There is no stack trace here, which means that the only functions that are affected by this RFC are native functions. Userland functions calling `trigger_error()` don't show the function name. All the native functions in php-src that handle sensitive inputs have been adapted right with the introduction of the #[\SensitiveParameter] attribute in PHP 8.2 - and if some are missing, I would consider that a pre-existing bug that needs fixing.
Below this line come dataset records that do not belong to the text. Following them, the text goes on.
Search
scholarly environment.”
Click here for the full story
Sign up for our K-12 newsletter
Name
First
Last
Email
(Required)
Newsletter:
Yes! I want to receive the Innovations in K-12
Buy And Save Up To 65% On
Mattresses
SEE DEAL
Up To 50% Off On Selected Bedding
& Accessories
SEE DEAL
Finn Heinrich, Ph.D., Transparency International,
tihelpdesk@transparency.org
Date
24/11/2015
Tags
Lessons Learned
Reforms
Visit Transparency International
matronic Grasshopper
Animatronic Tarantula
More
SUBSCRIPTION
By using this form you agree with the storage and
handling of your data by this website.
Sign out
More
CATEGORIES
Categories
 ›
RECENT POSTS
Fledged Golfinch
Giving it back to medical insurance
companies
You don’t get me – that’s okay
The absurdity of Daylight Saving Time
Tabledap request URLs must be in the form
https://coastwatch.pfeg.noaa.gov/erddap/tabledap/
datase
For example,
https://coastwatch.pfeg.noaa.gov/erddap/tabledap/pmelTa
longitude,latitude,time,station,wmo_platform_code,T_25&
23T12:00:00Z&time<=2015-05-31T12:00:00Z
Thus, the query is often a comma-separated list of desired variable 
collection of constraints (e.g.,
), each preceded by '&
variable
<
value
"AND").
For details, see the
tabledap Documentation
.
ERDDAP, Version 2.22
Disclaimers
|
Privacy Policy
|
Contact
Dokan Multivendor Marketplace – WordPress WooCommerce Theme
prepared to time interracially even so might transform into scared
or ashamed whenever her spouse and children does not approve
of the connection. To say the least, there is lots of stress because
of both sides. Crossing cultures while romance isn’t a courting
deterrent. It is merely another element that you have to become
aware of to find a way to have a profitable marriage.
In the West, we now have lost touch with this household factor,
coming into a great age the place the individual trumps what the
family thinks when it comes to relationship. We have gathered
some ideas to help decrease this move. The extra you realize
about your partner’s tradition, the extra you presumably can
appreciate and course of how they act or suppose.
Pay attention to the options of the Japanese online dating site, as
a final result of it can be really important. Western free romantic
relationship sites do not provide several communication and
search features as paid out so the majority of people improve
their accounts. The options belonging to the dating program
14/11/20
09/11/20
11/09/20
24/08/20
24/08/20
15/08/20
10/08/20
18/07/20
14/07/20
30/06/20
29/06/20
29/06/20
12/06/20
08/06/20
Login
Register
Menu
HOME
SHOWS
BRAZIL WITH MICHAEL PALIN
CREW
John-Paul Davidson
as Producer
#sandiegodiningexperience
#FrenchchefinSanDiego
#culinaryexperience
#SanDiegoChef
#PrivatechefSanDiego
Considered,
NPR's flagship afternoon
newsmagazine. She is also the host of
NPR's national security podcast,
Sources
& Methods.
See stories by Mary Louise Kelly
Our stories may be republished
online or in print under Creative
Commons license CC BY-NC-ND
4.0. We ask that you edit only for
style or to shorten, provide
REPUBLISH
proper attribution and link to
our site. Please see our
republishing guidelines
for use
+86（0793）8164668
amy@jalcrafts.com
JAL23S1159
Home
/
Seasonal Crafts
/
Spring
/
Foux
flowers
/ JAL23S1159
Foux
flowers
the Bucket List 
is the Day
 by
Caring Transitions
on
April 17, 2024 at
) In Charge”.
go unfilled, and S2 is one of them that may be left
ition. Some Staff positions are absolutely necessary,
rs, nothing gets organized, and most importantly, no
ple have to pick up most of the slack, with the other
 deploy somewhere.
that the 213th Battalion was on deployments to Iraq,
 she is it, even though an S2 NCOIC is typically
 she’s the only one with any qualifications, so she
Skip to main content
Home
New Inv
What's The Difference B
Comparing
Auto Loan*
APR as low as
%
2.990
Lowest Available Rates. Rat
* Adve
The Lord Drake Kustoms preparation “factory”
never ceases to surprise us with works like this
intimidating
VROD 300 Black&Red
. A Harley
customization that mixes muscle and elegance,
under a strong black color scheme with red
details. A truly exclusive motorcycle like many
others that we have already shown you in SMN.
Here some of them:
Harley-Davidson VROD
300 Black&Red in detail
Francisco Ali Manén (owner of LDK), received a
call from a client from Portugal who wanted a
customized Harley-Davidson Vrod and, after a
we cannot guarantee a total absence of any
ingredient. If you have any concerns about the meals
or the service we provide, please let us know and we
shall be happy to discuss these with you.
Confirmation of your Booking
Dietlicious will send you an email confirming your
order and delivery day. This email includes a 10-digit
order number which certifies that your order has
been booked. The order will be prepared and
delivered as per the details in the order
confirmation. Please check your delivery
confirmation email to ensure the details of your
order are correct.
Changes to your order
And even if this wasn't the case, the ecosystem has widely adopted the attribute in the 4 years since its introduction, which was easily possible since attributes are fully backwards and forwards compatible with all PHP versions (including PHP versions that do not yet support attributes).

Best regards
Tim Düsterhus

I think I'll edit the RFC to clarify this.

29

Fair enough, thanks for the clarification, although then this initial response makes little sense in context:

On Thu, Mar 12, 2026 at 5:59 PM Calvin Buckley <calvin@cmpct.info> wrote:

This is something I’m also concerned about, but I feel the cat is
already out of the bag with backtraces in exceptions providing the same
parameter information. PHP and the library ecosystem seem to be adopting
the sensitive parameter attribute, so my hope is that applications also
start adopting it.

Also, you can only mark a parameter as sensitive if you know that it contains something sensitive, so I’m assuming that only covers passwords, private keys, etc. However, almost any string parameter can contain sensitive data and that’s where the danger is - all applications handling PII will be at risk of inadvertently leaking data through logs.

Cheers,
Andrey.

30

On Mar 11, 2026, at 12:55 PM, Calvin Buckley <calvin@cmpct.info> wrote:

Hi internals,

Based on the feedback I had from my proposal for function arguments in
errors last week, I'd like to introduce an RFC for it. Please let me
know what you think and please raise any possible issues.

PHP: rfc:display_error_function_args

Regards,
Calvin

Per feature-proposals, this is an Intent to Vote message.

I intend to start the vote on Friday, around the evening in Europe.